Let’s do days. Days feel more tangible. Just a touch over 2000.

That’s 2000 sunsets. 

2000 chances to wrap my arms around the people I love. 

2000 invitations to make myself one of those people.

Or how about we break it down into minutes.

2.8 million. I said million.

And minutes might be small, but they’ve also been known to pack a hell of a punch.

My life is filled with memories when a minute stretched into an eternity:

Like the first time I laid eyes on each of my children.

Or the day my divorce was final.

Or the night my daughter almost died.

Or the moment I married my wife.

Eternal minutes, 2.8 million of which I had sacrificed at the altar of female thinness, only to be handed a painful lesson in female obedience instead.

And maybe all that wasted time was easier to swallow when I was younger, but as I sneak into the second half of my life, I am heartbroken about what I have lost as a result of this pointless pursuit. I want that time back. I want all of those dinners I missed with friends because I “couldn’t afford the extra calories.” I want all of those days I spent dragging my littles to the gym because I had to make up for the pizza from the night before.

I missed 5 years of living. 8 months of laughing. 3 weeks of napping. 2 days of loving. 12 hours of playing..

So that I could figure out a way to make sure there was less of me in the world.

What a waste.

But since I can’t turn back time, I know only one way forward:

To dedicate the time I have let here to building a world where every BODY belongs. 

When The Beautifull Project was beginning to come together in early 2018, I really had no idea what it was going to become.

I knew I needed to write. 

I knew I needed to heal.

I knew I wanted my daughter to know her body differently than I had known my own.

But I didn’t know if any of this would matter to anyone but me. I didn’t know if it would matter to you.
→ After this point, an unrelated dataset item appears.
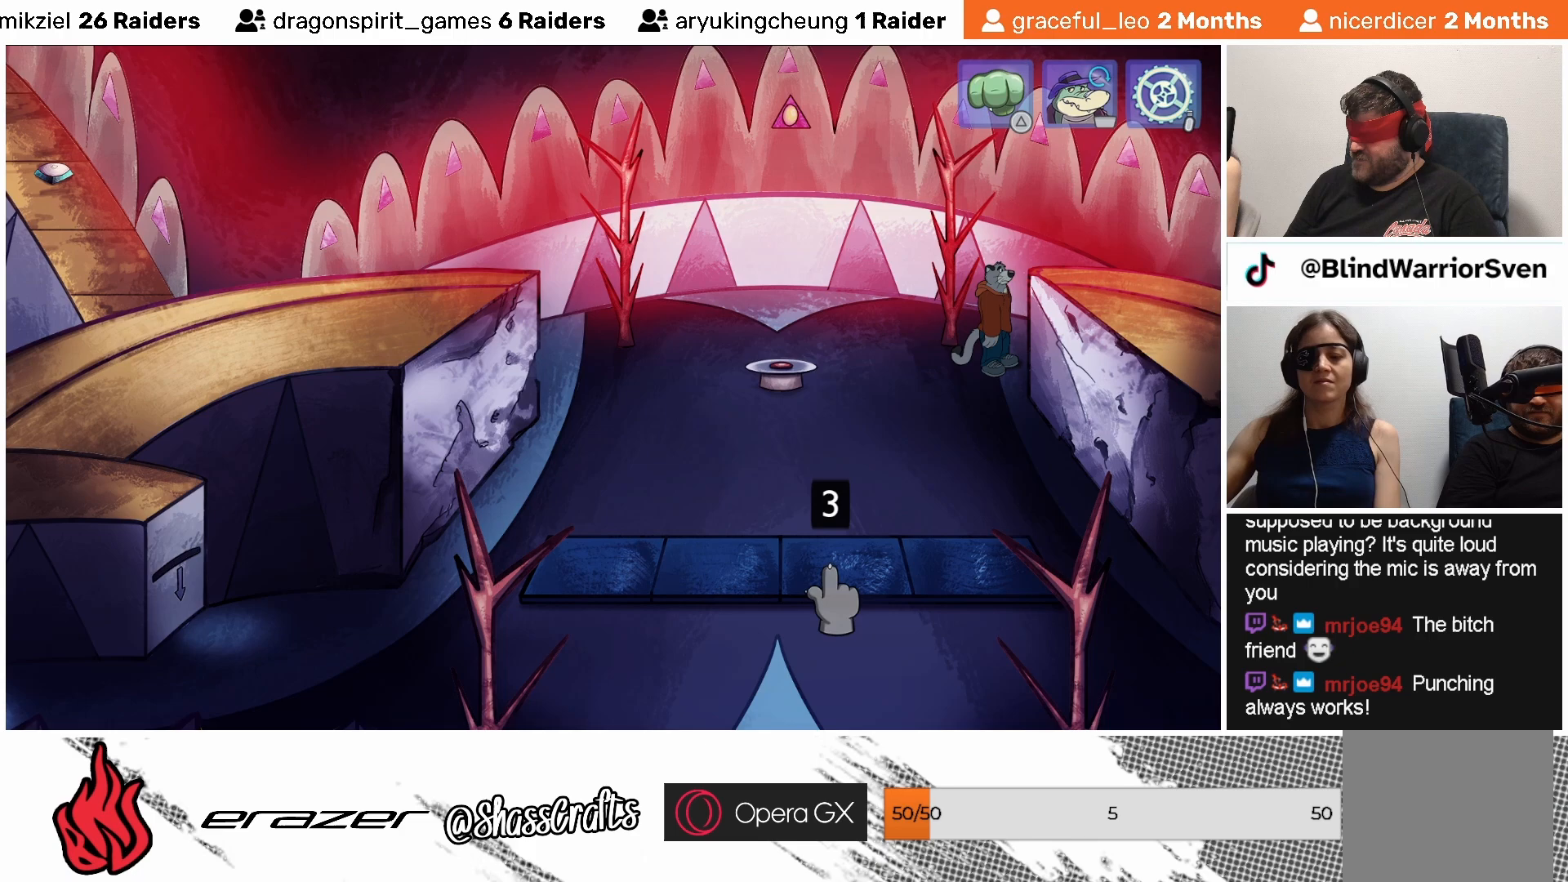
{"buttons": ["DPAD_LEFT"], "left_stick": "center", "events": [[17, "DPAD_LEFT", "up"], [133, "DPAD_LEFT", "down"], [233, "DPAD_LEFT", "up"], [383, "DPAD_LEFT", "down"]]}
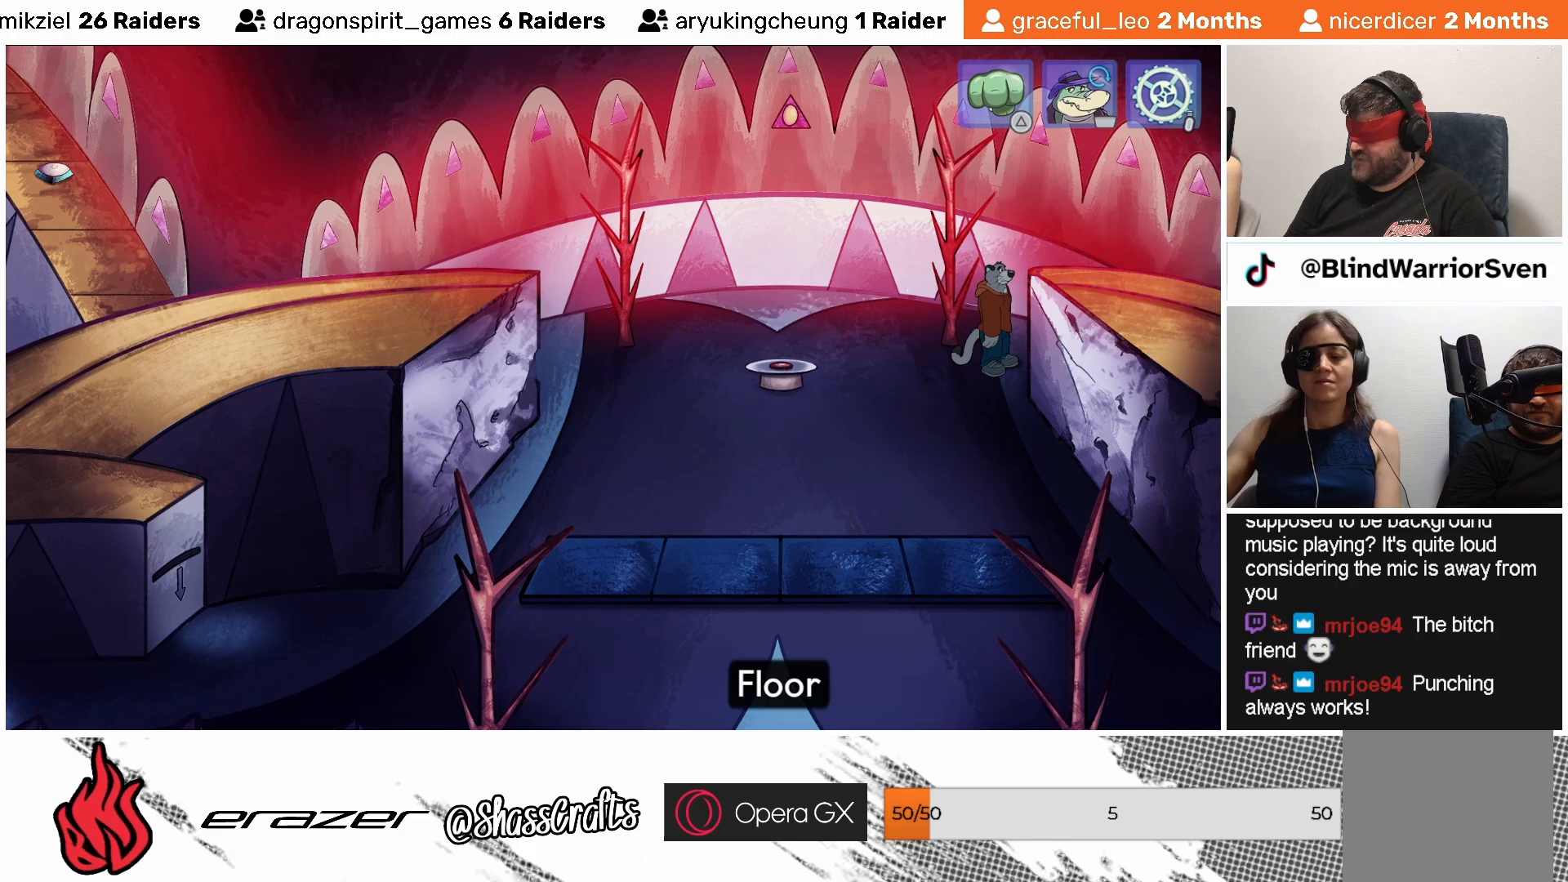
{"buttons": [], "left_stick": "center", "events": [[17, "DPAD_LEFT", "up"], [200, "DPAD_LEFT", "down"], [283, "DPAD_LEFT", "up"]]}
I had to reconcile with the reality that it didn’t matter if it mattered to you. It mattered to me, and that had to be enough for me to move forward.

Over two years later, I know now that the invitation back to our bodies is an invitation important to every BODY. 

Because the world is more than it used to be when you are all of you in it.

And that’s the kind of world that matters to me and you and every body in between.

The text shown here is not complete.